*Exercise aim*:
Identify each line in the records below that contains the word "front", and copy it.

(Dataset entries)
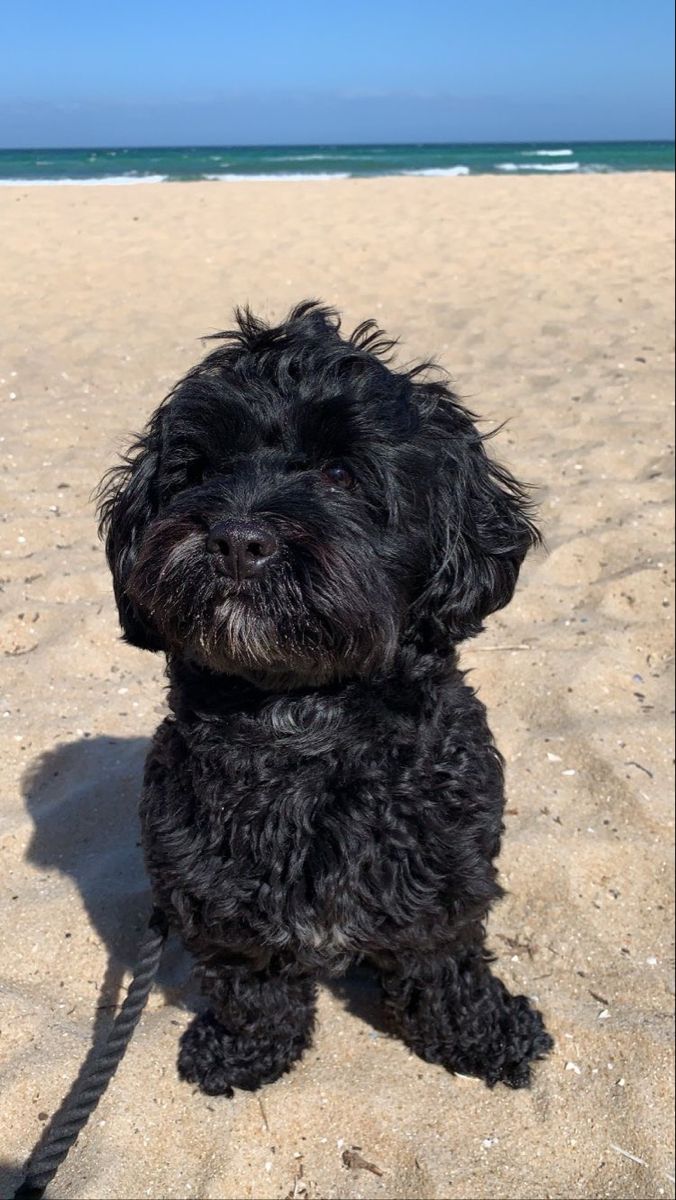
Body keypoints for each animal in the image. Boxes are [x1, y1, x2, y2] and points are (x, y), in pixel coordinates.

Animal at [97, 302, 552, 1099]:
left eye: (339, 473)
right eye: (198, 471)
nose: (238, 539)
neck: (302, 724)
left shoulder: (441, 866)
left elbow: (446, 962)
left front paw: (483, 1034)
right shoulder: (216, 886)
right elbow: (253, 986)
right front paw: (244, 1051)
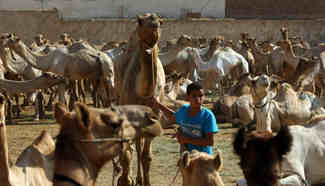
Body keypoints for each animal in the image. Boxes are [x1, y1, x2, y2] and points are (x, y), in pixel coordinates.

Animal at [117, 13, 165, 186]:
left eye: (161, 22)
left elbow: (146, 156)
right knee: (134, 145)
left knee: (140, 145)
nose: (153, 25)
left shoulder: (154, 114)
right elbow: (127, 152)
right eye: (139, 21)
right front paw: (125, 180)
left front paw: (146, 182)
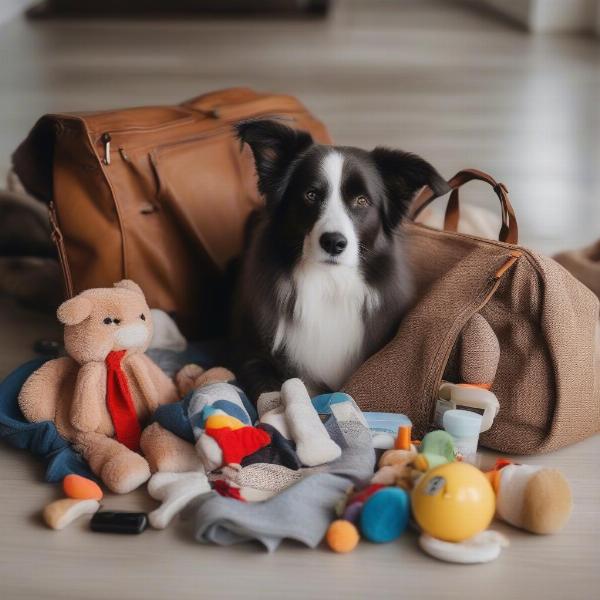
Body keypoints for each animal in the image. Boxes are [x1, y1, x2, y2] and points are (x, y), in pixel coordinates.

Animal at [232, 120, 448, 404]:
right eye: (311, 194)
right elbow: (273, 394)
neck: (329, 283)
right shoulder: (252, 357)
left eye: (362, 201)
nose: (334, 242)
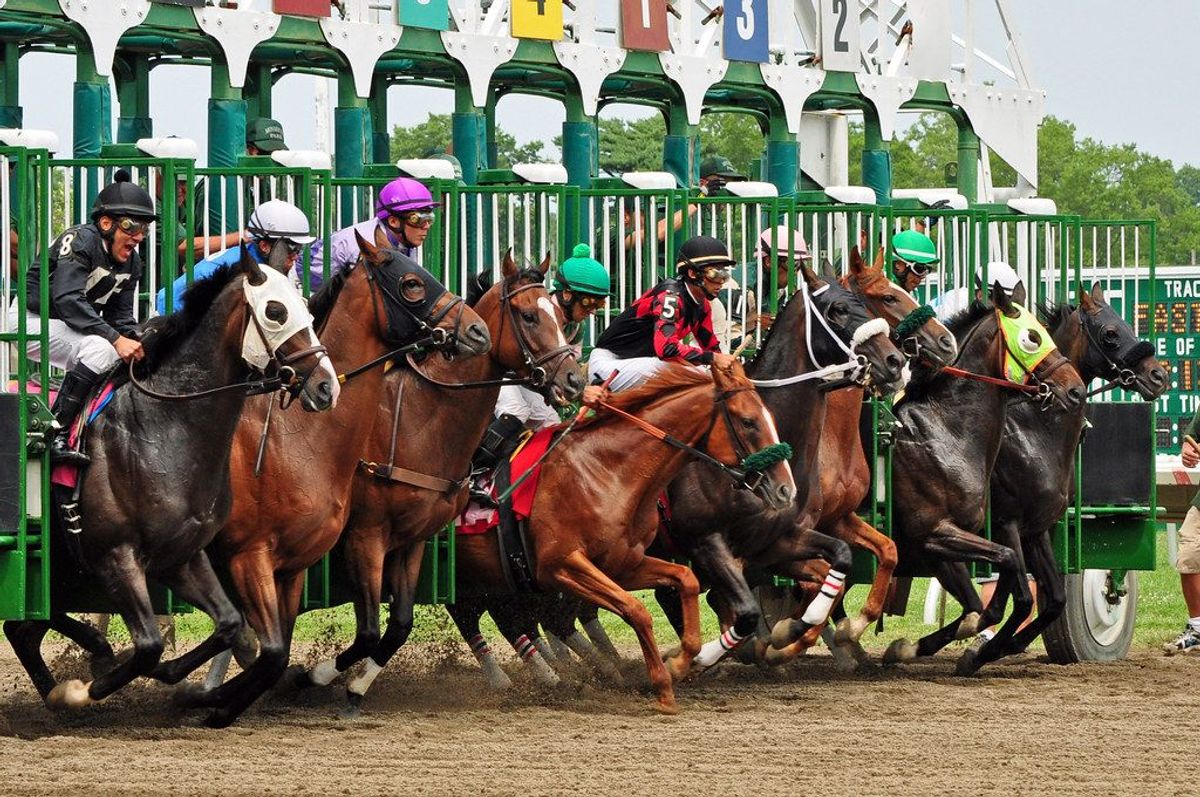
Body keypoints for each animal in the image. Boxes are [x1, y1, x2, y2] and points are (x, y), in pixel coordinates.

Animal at [5, 250, 343, 710]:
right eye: (275, 312)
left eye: (307, 310)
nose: (327, 387)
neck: (164, 426)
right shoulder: (116, 555)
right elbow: (149, 644)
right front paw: (81, 690)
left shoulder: (181, 554)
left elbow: (228, 624)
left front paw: (176, 680)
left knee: (21, 629)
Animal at [175, 230, 492, 729]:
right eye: (411, 284)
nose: (478, 331)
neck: (302, 438)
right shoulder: (305, 546)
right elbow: (312, 643)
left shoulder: (305, 562)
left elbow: (284, 648)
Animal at [295, 250, 585, 715]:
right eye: (528, 316)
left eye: (560, 316)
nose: (574, 379)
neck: (417, 421)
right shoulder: (366, 536)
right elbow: (370, 629)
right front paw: (315, 675)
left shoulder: (413, 540)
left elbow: (398, 625)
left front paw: (354, 686)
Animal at [950, 284, 1166, 672]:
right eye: (1111, 333)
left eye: (1130, 323)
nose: (1159, 376)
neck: (1032, 427)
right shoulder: (1006, 521)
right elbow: (1019, 595)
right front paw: (981, 649)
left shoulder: (1038, 527)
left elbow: (1053, 597)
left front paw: (1003, 645)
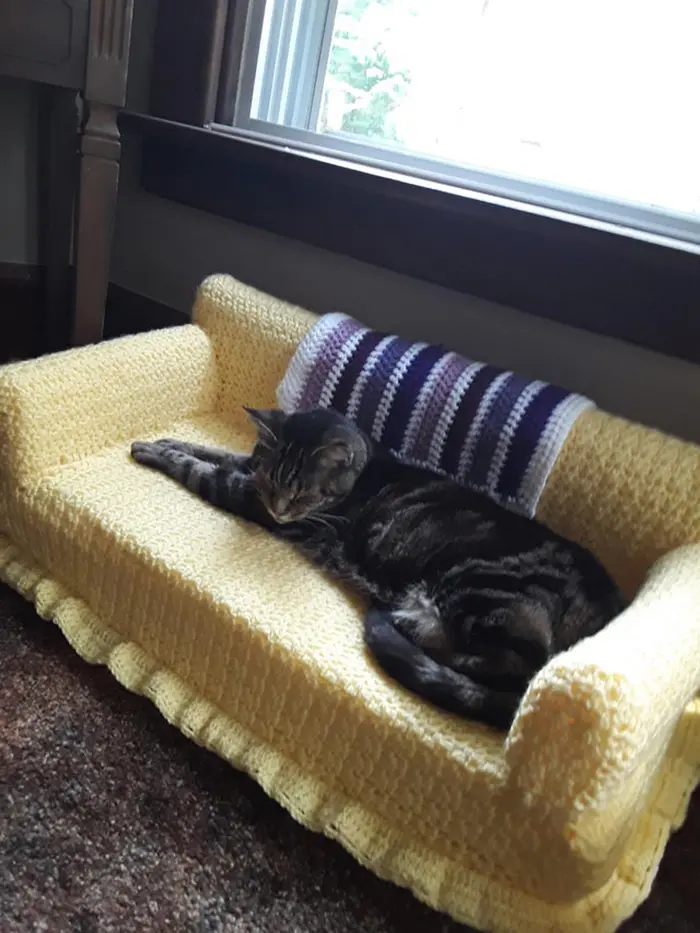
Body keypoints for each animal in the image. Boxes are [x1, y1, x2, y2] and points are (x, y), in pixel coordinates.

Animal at [133, 408, 628, 728]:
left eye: (301, 493)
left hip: (483, 587)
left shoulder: (250, 500)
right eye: (273, 479)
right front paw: (165, 440)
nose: (279, 508)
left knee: (513, 670)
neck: (366, 467)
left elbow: (205, 470)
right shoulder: (251, 478)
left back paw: (408, 627)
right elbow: (217, 452)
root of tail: (607, 608)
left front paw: (156, 453)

*Answer below*:
left front paw: (483, 1034)
right front paw: (244, 1051)
right front paw: (125, 180)
left front paw: (146, 182)
right front paw: (81, 690)
left front paw: (176, 680)
right front paw: (315, 675)
left front paw: (354, 686)
right front paw: (981, 649)
left front paw: (1003, 645)
right front paw: (165, 440)
left front paw: (156, 453)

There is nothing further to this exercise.